*** Extract

Tusk: Jessica Sarah Rinland on Those That, at a Distance, Resemble Another
When we enter a museum and engage with its objects, we might not think about the people responsible for making those experiences available to us. Behind the public walls of the museum, conservators, preservationists and historians work tirelessly to restore and preserve the artefacts that we as visitors ponder over. These undertakings are celebrated, explored and reflected upon in Argentine-British artist Jessica Sarah Rinland’s latest film, Those That, at a Distance, Resemble Another. It’s an investigation that amplifies the tactile qualities of the many processes involved in repairing objects, fabricating copies and ensuring their long-term saving as historical records, presenting actions in close-ups filled with haptic energy.
Filming in multiple institutions across the globe, Rinland also uses the film as an opportunity to consider the place of the artist amidst these tasks by creating a replica of an elephant’s tusk on screen herself with the aid of conservators. Rinland’s corporeal presence within the film reconsiders the role of the artist within the schema of the subject explored—a consideration missing from conventional documentaries about craft where the filmmaker only observes. Apropos, Rinland’s practice as a whole involves close and long-term engagement with her subjects, affording a more proximate mode of seeing that also populated her prior film Black Pond (2018)—concerning the work of Natural History Society members – with so many memorable moments. Above all, there’s an imbued appreciation for the labor of those preserving history in Those That, at a Distance, Resemble Another, which brings the viewer into dynamic meetings with ivory tusks, jewellery boxes, monkeys, pottery and more. Through Rinland’s film, we might reconsider the actions that draw the term “artist,” given that the practitioners she celebrates so often have to gain a deep understanding of the original crafter’s work in order to carry out their own.
Prior to the film’s appearances at True/False, Cinema du Reel, FICUNAM and Glasgow International Film Festival, Rinland spoke about the research involved in the film, her own appearance within it, how conservation practice often mirrors the natural world, and the film’s extended life through her long term engagement with museum practitioners.

******
*** Provided information

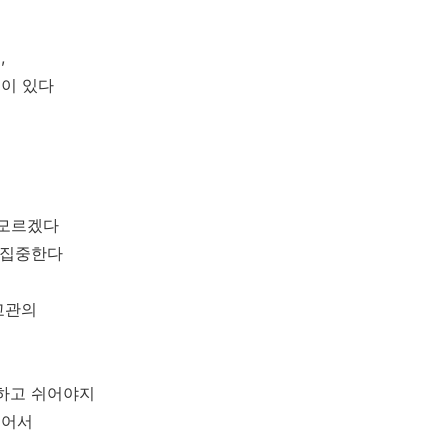
,
억이 있다
 모르겠다
 집중한다
 교관의
 하고 쉬어야지
띄어서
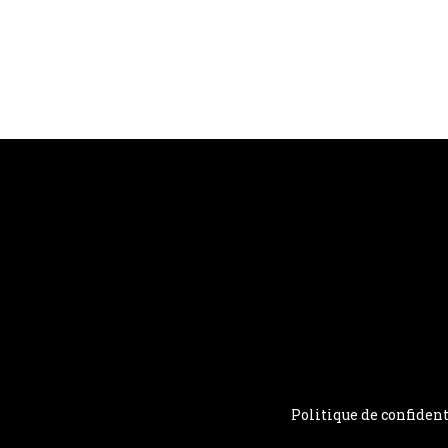
Politique de confident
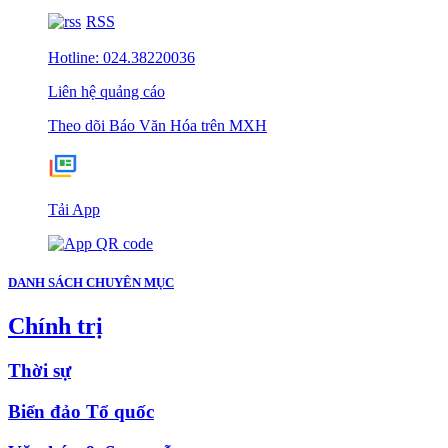
RSS
Hotline: 024.38220036
Liên hệ quảng cáo
Theo dõi Báo Văn Hóa trên MXH
Tải App
DANH SÁCH CHUYÊN MỤC
Chính trị
Thời sự
Biển đảo Tổ quốc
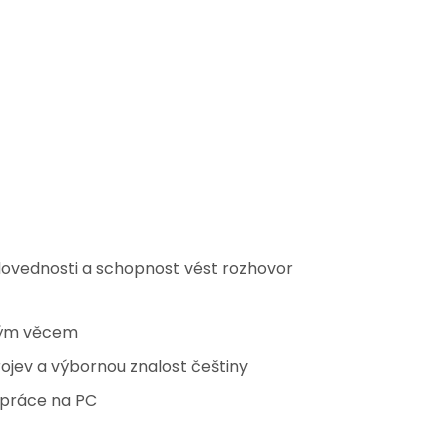
dovednosti a schopnost vést rozhovor
vým věcem
ojev a výbornou znalost češtiny
 práce na PC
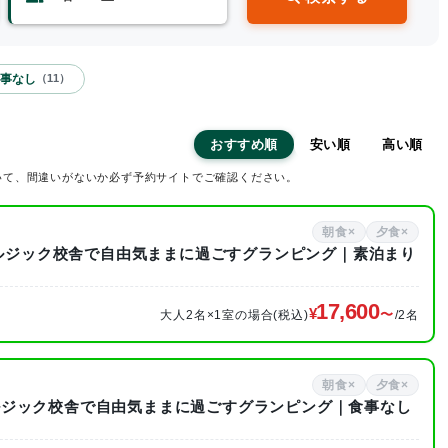
事なし
（
11
）
おすすめ順
安い順
高い順
いて、間違いがないか必ず予約サイトでご確認ください。
朝食×
夕食×
タルジック校舎で自由気ままに過ごすグランピング｜素泊まり
17,600
大人2名×1室の場合(税込)
/2名
朝食×
夕食×
ルジック校舎で自由気ままに過ごすグランピング｜食事なし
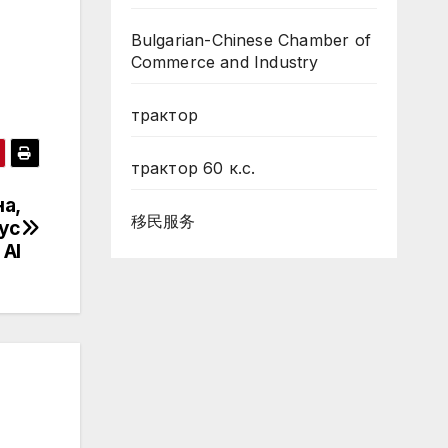
Bulgarian-Chinese Chamber of
Commerce and Industry
трактор
трактор 60 к.с.
на,
移民服务
ус
 AI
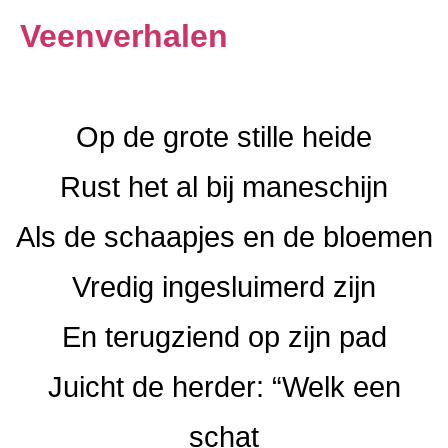
de
Veenverhalen
inhoud
Op de grote stille heide
Rust het al bij maneschijn
Als de schaapjes en de bloemen
Vredig ingesluimerd zijn
En terugziend op zijn pad
Juicht de herder: “Welk een
schat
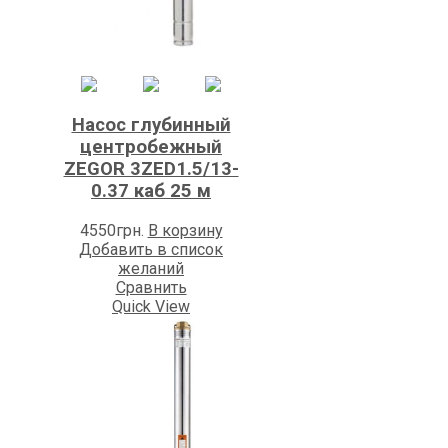
Насос глубинный
центробежный
ZEGOR 3ZED1.5/13-
0.37 каб 25 м
4550
грн.
В корзину
Добавить в список
желаний
Сравнить
Quick View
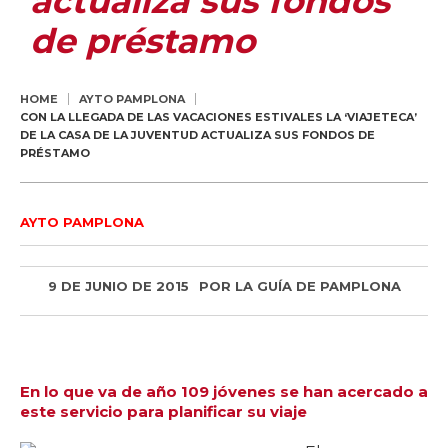
actualiza sus fondos
de préstamo
HOME
AYTO PAMPLONA
CON LA LLEGADA DE LAS VACACIONES ESTIVALES LA ‘VIAJETECA’
DE LA CASA DE LA JUVENTUD ACTUALIZA SUS FONDOS DE
PRÉSTAMO
AYTO PAMPLONA
9 DE JUNIO DE 2015
POR
LA GUÍA DE PAMPLONA
En lo que va de año 109 jóvenes se han acercado a
este servicio para planificar su viaje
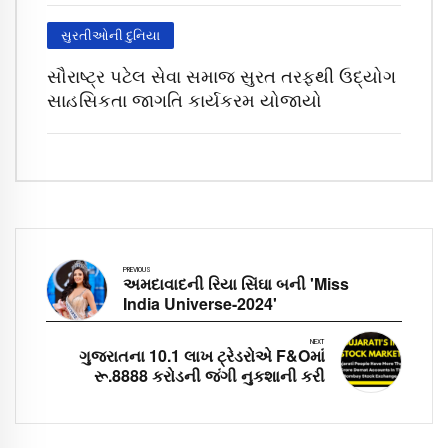
સુરતીઓની દુનિયા
સૌરાષ્ટ્ર પટેલ સેવા સમાજ સુરત તરફથી ઉદ્યોગ
સાહસિકતા જાગૃતિ કાર્યક્રમ યોજાયો
PREVIOUS
અમદાવાદની રિયા સિંઘા બની 'Miss
India Universe-2024'
NEXT
ગુજરાતના 10.1 લાખ ટ્રેડરોએ F&Oમાં
રૂ.8888 કરોડની જંગી નુકશાની કરી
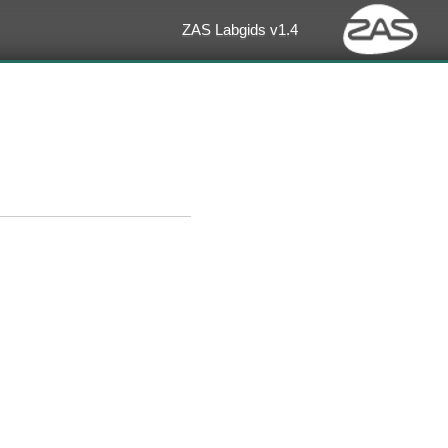
ZAS Labgids v1.4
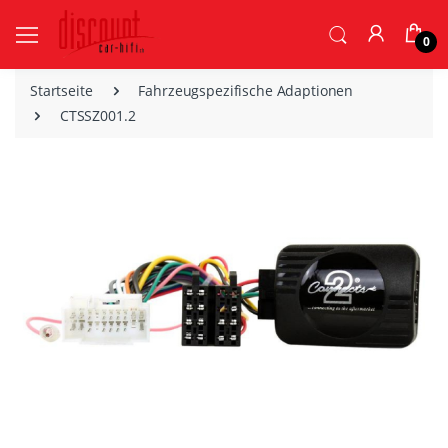
0
Startseite
Fahrzeugspezifische Adaptionen
CTSSZ001.2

******

● **Your goal**: Write the next part of the article on Jessica Sarah Rinland's film Those That, at a Distance, Resemble Another, beginning right after its final sentence.

● **Written response**:
Filmmaker: Was there a specific preservation project that inspired you during the research stage? How did the film evolve?
Rinland: It started around 2015. A friend of mine was working at the V&A and had overheard a conversation about a cupboard filled with ivory in the conservation department. My friend later put me in touch with Nigel Bamforth, the director of furniture conservation there. I was interested in there being a cupboard filled with raw ivory at an art museum versus a natural history museum.
I’d go in every so often and chat with Nigel. He’s interested in other ways of thinking about conservation, so I ended up spending a lot of time with him and we talked about other museums doing this kind of work. The Natural History Museum is a museum I’d worked at a few times when working on previous projects with whales, and Richard Sabin—the curator of mammals—put me in touch with Lorraine Cornish, the head conservator there, so I spent a bit of time in the lab with her and her colleagues. When thinking about making the tusk replica, Richard and I chose a tusk from the Natural History Museum collection. I was then led to the facsimile technician at the British Museum, Mike Nielson, by another friend working at NHM.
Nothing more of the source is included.